C’est l’ expert qui est handicapé

Au fil des dossiers, j’en viens à douter aujourd’hui de la nature humaine de certains médecins. Leur nomination en qualité d’expert auprès des tribunaux les a-t-elle privés soudain de toute sensibilité, de toute lucidité ? Sont-ils, du fait de leur spécialisation, devenu sourds, aveugles à tout ce qui n’est pas leur savoir technique ? Ou s’agit-il chez eux, comme chez certains professionnels de la Justice, d’un grave handicap de l’âme qui s’est racornie avec le temps ?

Ou bien est-ce moi qui , avec l’âge, devient trop sensible à la détresse de mes clients. Jugez-en vous même. J’ai un petit client dans l’ouest de la France. Appelons-le Jim pour préserver sa pudeur. A  5 ans, il a été victime d’un grave accident. Un conducteur britannique, en vacances chez nous, a oublié de rouler à droite. La mère a été gravement blessée. Elle a perdu l’enfant qu’elle portait. Un autre petit frère de Jim a été touché. Jim, lui, est resté paraplégique.

Lorsqu’il s’agit d’enfant, la procédure est longue. Il faut attendre la fin de la croissance, la fin des études, l’entrée dans la vie active pour mesurer toutes les séquelles. Ainsi, je m’occupe du  dossier de Jim depuis dix ans. J’ai suivi ces multiples opérations pour remédier à la déviation de ses hanches, à sa scoliose, à ses problèmes urinaires récurrents. J’ai suivi ses efforts à l’école malgré les hospitalisations, les longues rééducations, les crises de découragement, les dépressions. J’ai entendu les confidences de ses parents, leurs nuits sans sommeil à causes des fuites urinaires, des selles à évacuer, leurs carrières professionnelles malmenées par la disponibilité nécessaires aux soins de leur enfants.

Lors de la dernière expertise, le médecin désigné par le tribunal, considérant que Jim a aujourd’hui quinze ans, estime que l’aide humaine nécessaire peut se réduire à 3 heures et demie par jour.

Je prends la plume. J’explique à l’expert que je trouve son estimation très insuffisante. je lui rappelle que les fuites urinaires n’ont pas d’horaire fixe et que la personne susceptible d’intervenir deux ou trois fois par nuit doit nécessairement se trouver là en permanence. Et si on ne peut pas découper la nuit d’un handicapé en rondelles d’intervention de dix minutes, le problème est le même dans la journée. Je lui précise que l’assistant de vie scolaire (AVSI) qui aide Jim au collège n’est pas disponible tous les jours et qu’il n’est même pas censé accompagner le jeune homme aux toilettes pour l’aider à pratiquer plusieurs fois par jour des sondages urinaires ou sphinctériens.

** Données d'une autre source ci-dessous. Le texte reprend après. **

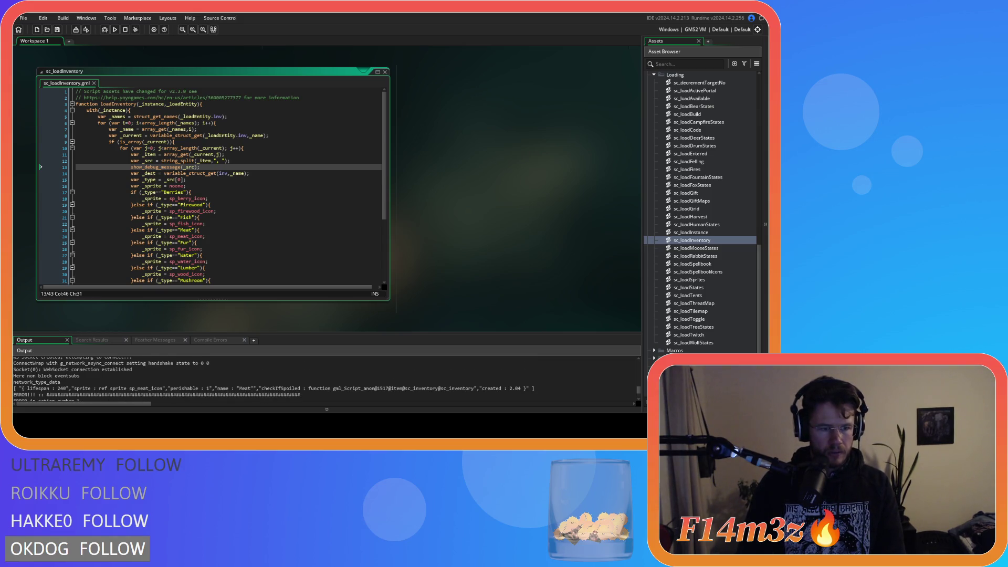
left_click(159, 388)
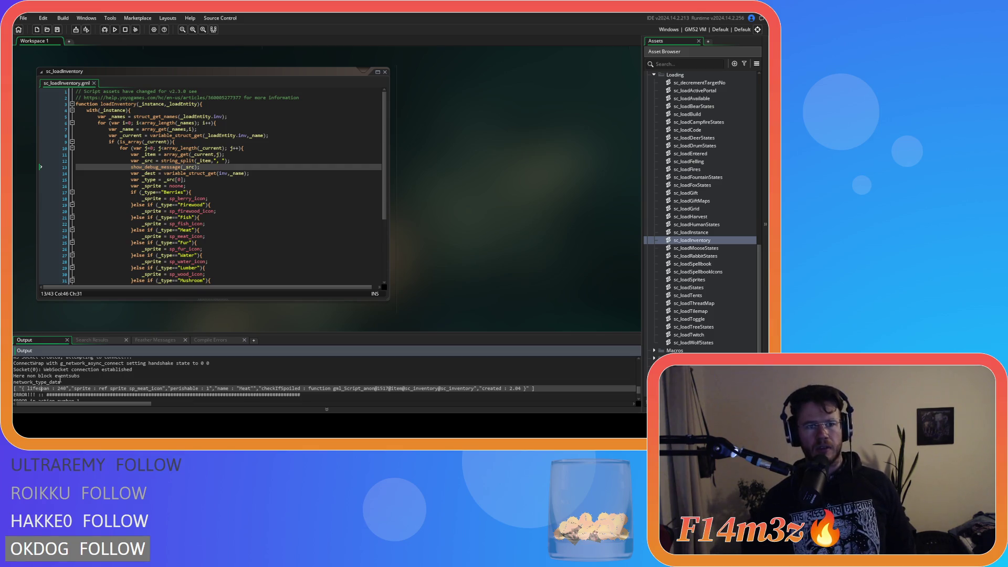
mouse_move(176, 161)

Toutes choses que les parents de Jim ont déjà abondamment relatées au médecin lors de l’expertise..

Je reçois la réponse de l’expert quelques jours plus tard.  D’accord pour la surveillance nocturne mais fin de non recevoir pour la journée. Motif ?  « Nous avons effectivement noté que la présence de l’AVS n’était pas constante. Néanmoins, en l’absence de l’AVS, Jim peut parfaitement se débrouiller avec l’aide de camarades ».

Vous avez bien lu. Selon cet éminent spécialiste, un jeune homme de 15 ans peut « parfaitement » demander à l’un de ses amis ou  à l’une de ses amies de l’accompagner aux toilettes pour l’aider à vidanger sa vessie ou à extraire ses selles.

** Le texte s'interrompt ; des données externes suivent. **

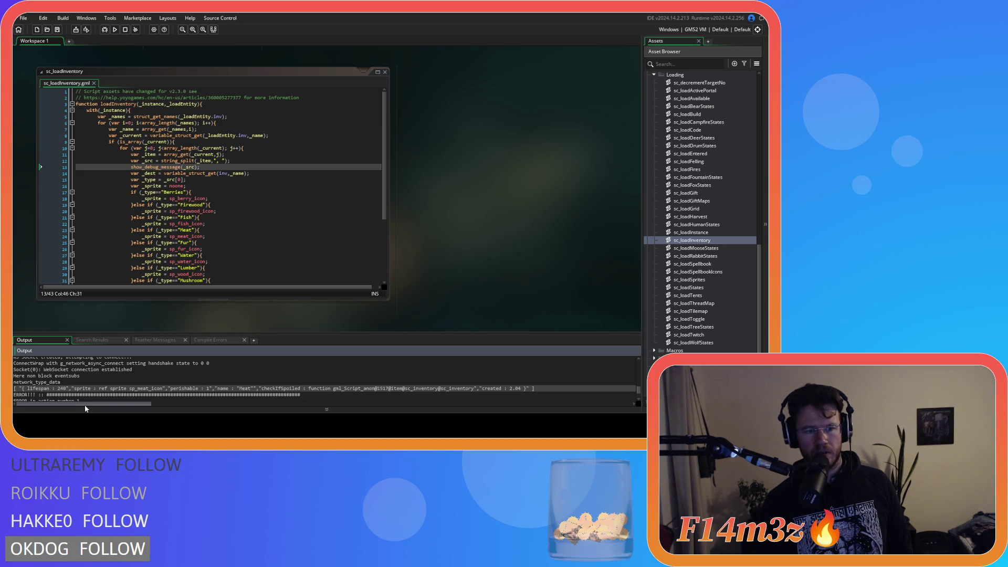
left_click_drag(29, 390, 86, 392)
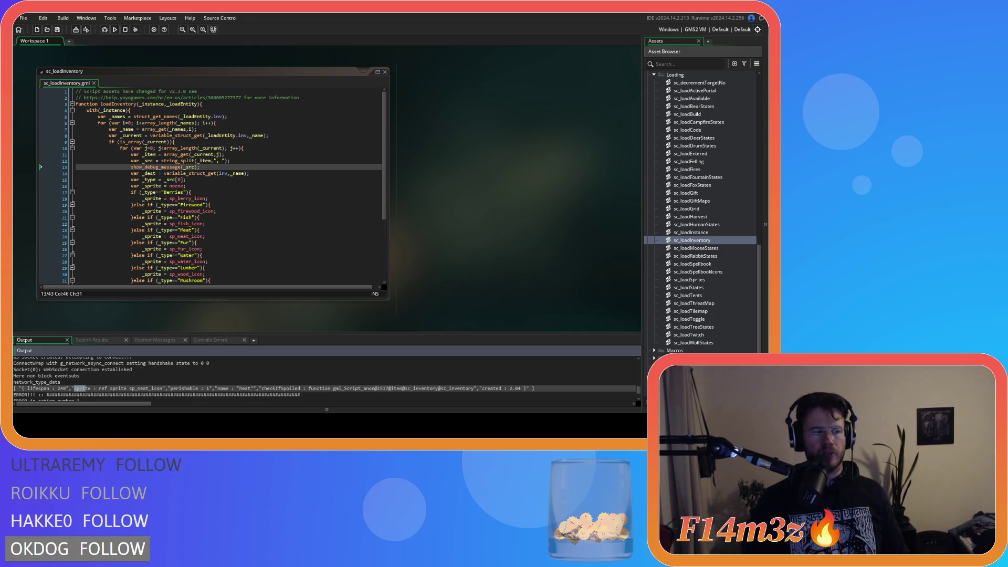
left_click_drag(28, 388, 50, 389)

J’espère que ce médecin sait ce qu’est un sondage urinaire. Je doute en revanche qu’il se souvienne de l’état psychologique d’un adolescent en pleine puberté. La période est déjà pénible pour un garçon valide. On peut facilement imaginer ce qu’il en est pour Jim, paraplégique, contrait de recourir à l’aide d’un tiers pour ses besoins quotidiens. Accepter l’aide d’un professionnel est déjà difficile. Demander celle d’un camarade dans son collège est proprement impensable. Non seulement pour Jim mais pour ses camarades et les parents de ces derniers.

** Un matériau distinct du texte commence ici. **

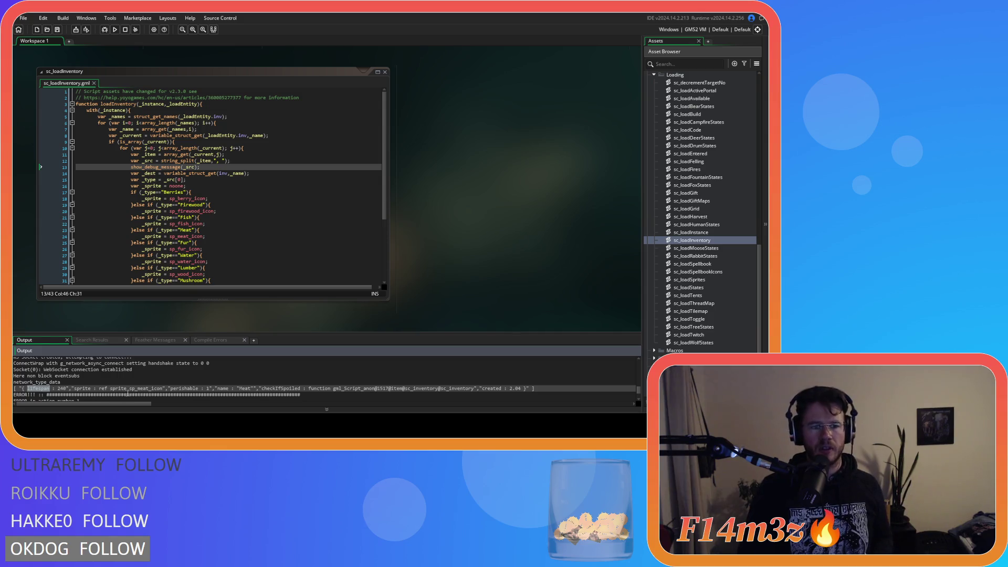
left_click(171, 390)
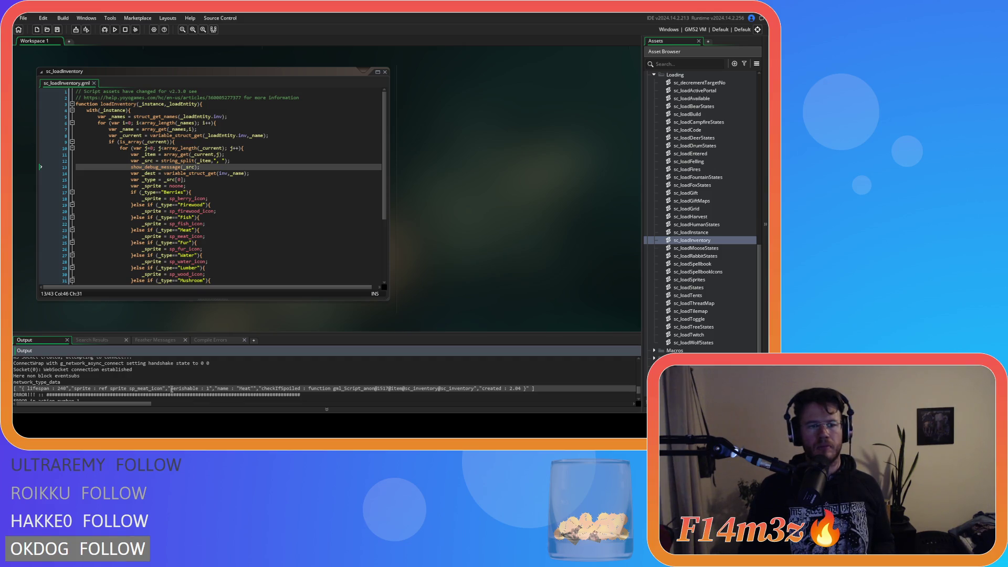
left_click_drag(130, 389, 162, 391)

J’ignore comment une telle idée a pu germer dans le cerveau d’un médecin ? Comment cet homme a pu  l’écrire dans un rapport d’expertise après avoir lu tous les compte rendus du psychologue qui suit Jim depuis dix ans ? Comment on peut, devant un tribunal, pourrir la vie d’un gamin et de sa famille.

Je sais qu’il serait plus sage de ne rien dire, de ne pas s’attaquer à un expert que je peux retrouver dans un autre dossier, qui risque d’être désigné à nouveau par le tribunal quand Jim aura vingt ans. Tant pis. Devant un tel handicap de l’âme, le silence n’est plus de mise.